With larger datasets, you should use binary data representations whenever possible. Even if the data is text, you can represent it with integer word ids and a dictionary. The dictionary is typically a fraction of the size of original text, and processing integer data is orders of magnitude faster.
Now lets train a kMeans model. Check the help page for this algorithm here for explanation of what these options mean.
from sklearn.cluster import KMeans
dim = 100
kmodel = KMeans(n_clusters=dim, init='random', n_init=1, max_iter=10)
Lets time model calculation
t = time.time()
kmodel.fit(train)
dt = time.time() - t
dt
Now lets load another chunk of the data for testing:
f = h5py.File("/data/MNIST8M/parts/alls01.mat")
test = f['mat'][:]
To get the score of the clustering, we call the score function.

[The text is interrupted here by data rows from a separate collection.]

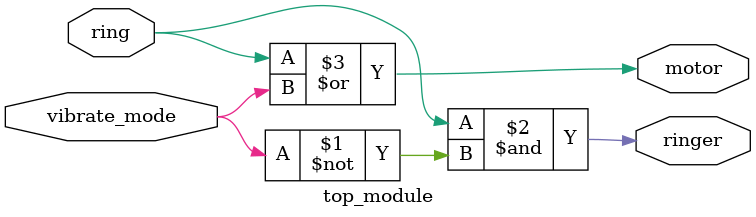
<source format=v>
module top_module (
    input ring,
    input vibrate_mode,
    output ringer,       // Make sound
    output motor         // Vibrate
);

    assign ringer = ring & ~vibrate_mode;
    assign motor = ring | vibrate_mode;

endmodule
</source>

That returns the total sum of squares of distance from test points to their cluster centroids. This number depends on the number of test points. To derive a more meaningful number, we divide by the number of test points.

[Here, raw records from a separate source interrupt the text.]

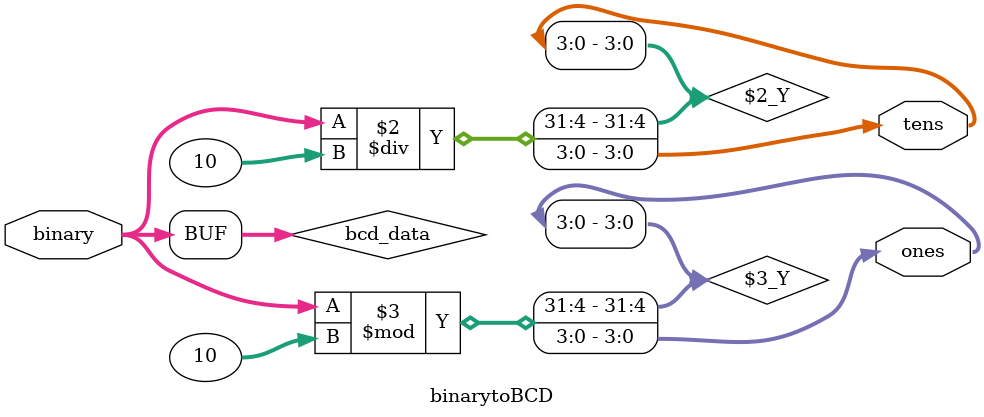
<source format=v>
module binarytoBCD(binary,tens,ones);

	input [5:0] binary;
	output reg [3:0] tens, ones;
	reg [5:0] bcd_data=0;
	
	always @ (binary)
		begin
			bcd_data = binary;
			tens = bcd_data / 10;
			ones = bcd_data % 10;
		end
endmodule

</source>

sc = kmodel.score(test)/test.shape[0];
print "Time=", dt, " score=", sc
How does cluster quality and running time vary with number of dimesions? Lets try...
dim = 300
kmodel300 = KMeans(n_clusters=dim, init='random', n_init=1, max_iter=10)
t = time.time()
kmodel300.fit(train)
dt = time.time() - t
sc = kmodel300.score(test)/test.shape[0];
print "Time=", dt, " score=", sc
This cell takes about 4 minutes.
The score improved, but the time went up 10x. That's not good. The complexity seems to be growing quadraticly with the dimension. It should be linear. This is probably related to Scikit's automatic distance precomputation. Lets try:
dim = 1000
kmodel = KMeans(n_clusters=dim, init='random', n_init=1, max_iter=10)
t = time.time()
kmodel.fit(train)
dt = time.time() - t
sc = kmodel.score(test)/test.shape[0];
print "Time=", dt, " score=", sc
WARNING: Slow cell, you don't need to wait.

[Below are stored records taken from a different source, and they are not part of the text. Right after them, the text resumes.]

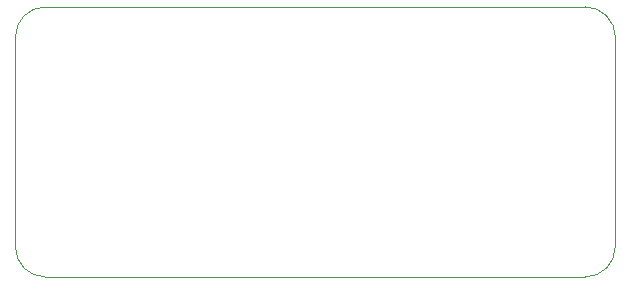
<source format=gbr>
G04 #@! TF.GenerationSoftware,KiCad,Pcbnew,(5.1.4)-1*
G04 #@! TF.CreationDate,2020-01-31T22:29:49-05:00*
G04 #@! TF.ProjectId,Feather-NEO-M9N-GPS,46656174-6865-4722-9d4e-454f2d4d394e,rev?*
G04 #@! TF.SameCoordinates,Original*
G04 #@! TF.FileFunction,Profile,NP*
%FSLAX46Y46*%
G04 Gerber Fmt 4.6, Leading zero omitted, Abs format (unit mm)*
G04 Created by KiCad (PCBNEW (5.1.4)-1) date 2020-01-31 22:29:49*
%MOMM*%
%LPD*%
G04 APERTURE LIST*
%ADD10C,0.050000*%
G04 APERTURE END LIST*
D10*
X179438300Y-94818200D02*
X179438300Y-77038200D01*
X179438300Y-94818200D02*
G75*
G02X176898300Y-97358200I-2540000J0D01*
G01*
X131178300Y-97358200D02*
G75*
G02X128638300Y-94818200I0J2540000D01*
G01*
X128638300Y-77038200D02*
G75*
G02X131178300Y-74498200I2540000J0D01*
G01*
X128638300Y-77038200D02*
X128638300Y-94818200D01*
X176898300Y-97358200D02*
X131178300Y-97358200D01*
X131178300Y-74498200D02*
X176898300Y-74498200D01*
X176898300Y-74498200D02*
G75*
G02X179438300Y-77038200I0J-2540000D01*
G01*
M02*

</source>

Which should eventually give you something like: Time= 807.521463871 score= -1623958.78602
This is good, and is back on track for linear complexity growth with dim.
Switch to the bidmach notebook now. You dont have to shut this one down. You can start another terminal to your instance and do
bidmach notebook. But if you leave this one running make sure you check the socket number that bidmach notebook starts on. It will be something other than 8888. Make sure you point another browser window at
http://localhost:socketnum
Lets load the model we just saved from BIDMach
f = h5py.File("/data/MNIST8M/model.mat")
modelmat = f['model'][:]
modelmat.shape
kmodel300.cluster_centers_.shape
kmodelmat = kmodel300.cluster_centers_
kmodel300.score(test)
kmodel.cluster_centers_ = np.transpose(modelmat)
kmodel.score(test)
This difference is not significant. If you run KMeans again, you'll find it varies its score due to different random initializations.
You can save and shutdown this notebook now.